• [Document extract]:
━━━

Case Study

Dune Heath Regeneration After Conifer Removal

Dynamic Dunescapes

Case Study Type:

Habitat Management Case Study

Sand dune system:

Sefton Coast

Case Study Subject:

Dune Heath regeneration after conifer removal at The Triangle, Sefton

About The Dune System Engagement Intervention

Background information

The Montagu Road Triangle (The Triangle) is a protected Site of Special Scientific Interest (SSSI) and a Special Area of Conservation (SAC) for dune heath.  Dune heath is a particularly rare dune habitat, taking about 300 years for lime from seashells in the dune sand to be washed out by rain, so the sand becomes acidic enough for heather to grow.  Dune heath often forms along the landward edge of the sand dunes but unfortunately, much of it has been lost to plantations or development, leaving only small, isolated fragments.

The Triangle has an interesting history of human land use.  The site was farmed up to the early 20th century – the remains of field boundary banks or ‘cops’ can still be seen today.  In 1908, the site formed part of the Freshfield Golf Course which was later requisitioned by the Ministry of Defence during the Second World War, becoming part of Woodvale airfield.  The golf course eventually closed and the clubhouse on the Triangle was demolished in the 1950s, leaving the dune heath to develop over time.

What was the change you hoped to make?

Management of the site has been intermittent over the years and the dune heath was at risk of being lost altogether through scrub and tree encroachment without appropriate intervention.

━━━

• [Data provided]:
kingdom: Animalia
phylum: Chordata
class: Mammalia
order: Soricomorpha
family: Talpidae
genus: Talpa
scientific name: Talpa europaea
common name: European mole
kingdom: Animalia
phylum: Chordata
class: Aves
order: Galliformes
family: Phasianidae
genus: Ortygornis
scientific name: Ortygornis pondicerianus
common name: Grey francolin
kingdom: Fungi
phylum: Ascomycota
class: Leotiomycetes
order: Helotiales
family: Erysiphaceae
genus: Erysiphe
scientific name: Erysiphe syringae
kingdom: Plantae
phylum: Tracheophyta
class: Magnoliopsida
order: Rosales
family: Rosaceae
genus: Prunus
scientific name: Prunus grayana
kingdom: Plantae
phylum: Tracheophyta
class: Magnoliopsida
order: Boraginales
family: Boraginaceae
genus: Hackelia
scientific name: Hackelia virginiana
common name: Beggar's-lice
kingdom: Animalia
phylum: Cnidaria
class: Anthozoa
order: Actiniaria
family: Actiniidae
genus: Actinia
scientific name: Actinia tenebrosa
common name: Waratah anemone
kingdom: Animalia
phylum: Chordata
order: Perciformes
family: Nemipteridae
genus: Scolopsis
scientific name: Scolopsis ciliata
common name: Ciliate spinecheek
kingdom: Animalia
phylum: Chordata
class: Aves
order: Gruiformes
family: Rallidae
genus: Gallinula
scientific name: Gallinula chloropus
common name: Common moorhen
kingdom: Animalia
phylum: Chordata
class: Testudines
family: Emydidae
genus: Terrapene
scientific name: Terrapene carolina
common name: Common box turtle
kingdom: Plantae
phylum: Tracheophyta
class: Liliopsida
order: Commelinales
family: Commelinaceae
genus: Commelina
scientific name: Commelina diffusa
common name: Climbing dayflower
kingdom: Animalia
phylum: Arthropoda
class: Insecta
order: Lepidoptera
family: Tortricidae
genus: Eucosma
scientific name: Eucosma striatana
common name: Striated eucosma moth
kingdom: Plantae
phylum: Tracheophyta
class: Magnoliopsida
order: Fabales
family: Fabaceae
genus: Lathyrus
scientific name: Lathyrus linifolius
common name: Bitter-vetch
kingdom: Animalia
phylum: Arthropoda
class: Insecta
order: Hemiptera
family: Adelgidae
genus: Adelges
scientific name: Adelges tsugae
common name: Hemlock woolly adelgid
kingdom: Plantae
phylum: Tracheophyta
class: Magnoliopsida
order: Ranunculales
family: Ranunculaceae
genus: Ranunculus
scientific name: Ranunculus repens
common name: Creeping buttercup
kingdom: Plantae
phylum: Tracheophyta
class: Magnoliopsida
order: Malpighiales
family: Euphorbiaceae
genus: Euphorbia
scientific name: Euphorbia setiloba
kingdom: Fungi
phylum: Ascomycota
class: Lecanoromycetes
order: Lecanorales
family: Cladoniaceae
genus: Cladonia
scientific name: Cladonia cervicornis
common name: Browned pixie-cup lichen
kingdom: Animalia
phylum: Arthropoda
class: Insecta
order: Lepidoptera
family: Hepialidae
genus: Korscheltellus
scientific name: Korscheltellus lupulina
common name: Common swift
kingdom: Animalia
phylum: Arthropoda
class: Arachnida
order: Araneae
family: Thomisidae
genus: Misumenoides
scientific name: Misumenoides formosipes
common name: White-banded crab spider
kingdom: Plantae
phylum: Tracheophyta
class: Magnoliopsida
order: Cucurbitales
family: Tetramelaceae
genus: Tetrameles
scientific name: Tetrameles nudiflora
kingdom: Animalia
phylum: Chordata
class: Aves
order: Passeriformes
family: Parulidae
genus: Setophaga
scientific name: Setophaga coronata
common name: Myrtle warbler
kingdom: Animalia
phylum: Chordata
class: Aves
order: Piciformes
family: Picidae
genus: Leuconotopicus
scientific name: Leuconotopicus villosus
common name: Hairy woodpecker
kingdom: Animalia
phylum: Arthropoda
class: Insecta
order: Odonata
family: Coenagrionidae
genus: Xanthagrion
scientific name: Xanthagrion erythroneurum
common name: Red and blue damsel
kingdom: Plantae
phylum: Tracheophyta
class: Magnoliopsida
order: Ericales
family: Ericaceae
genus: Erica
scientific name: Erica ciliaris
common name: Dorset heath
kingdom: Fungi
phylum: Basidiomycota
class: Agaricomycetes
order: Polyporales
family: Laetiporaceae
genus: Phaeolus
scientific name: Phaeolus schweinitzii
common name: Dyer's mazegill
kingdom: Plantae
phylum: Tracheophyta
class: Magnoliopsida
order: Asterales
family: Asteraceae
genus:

━━━

• [Task statement]: Pick up the dune heath case study where its text stops, and keep writing it from its last sentence.

• [Answer space]:
We hoped to start work on restoring this site by reducing thick vegetation and removing invasive shrubs and trees shading out the heather. This would help open up the habitat, letting more light in and allowing the natural growth of heather and other wildflowers from the underlying seed bank.

Our aim was to start the journey of restoring the site to a healthy dune heath; a mosaic of heather, gorse, grassland, bare ground patches, occasional pools and scattered trees, providing a wide variety of habitats to encourage the greatest diversity of plant and animal species.

What was the suggested intervention?

Removal of scrub and trees mostly through mechanical means is the typical intervention to open up the areas of existing heather and to uncover the areas where heather used to be.  A literature review of scientific papers on lowland heath restoration was also carried out to help us decide the best approach.  We found the following key information:

  • No two heaths are the same, what works for one, might not work for another!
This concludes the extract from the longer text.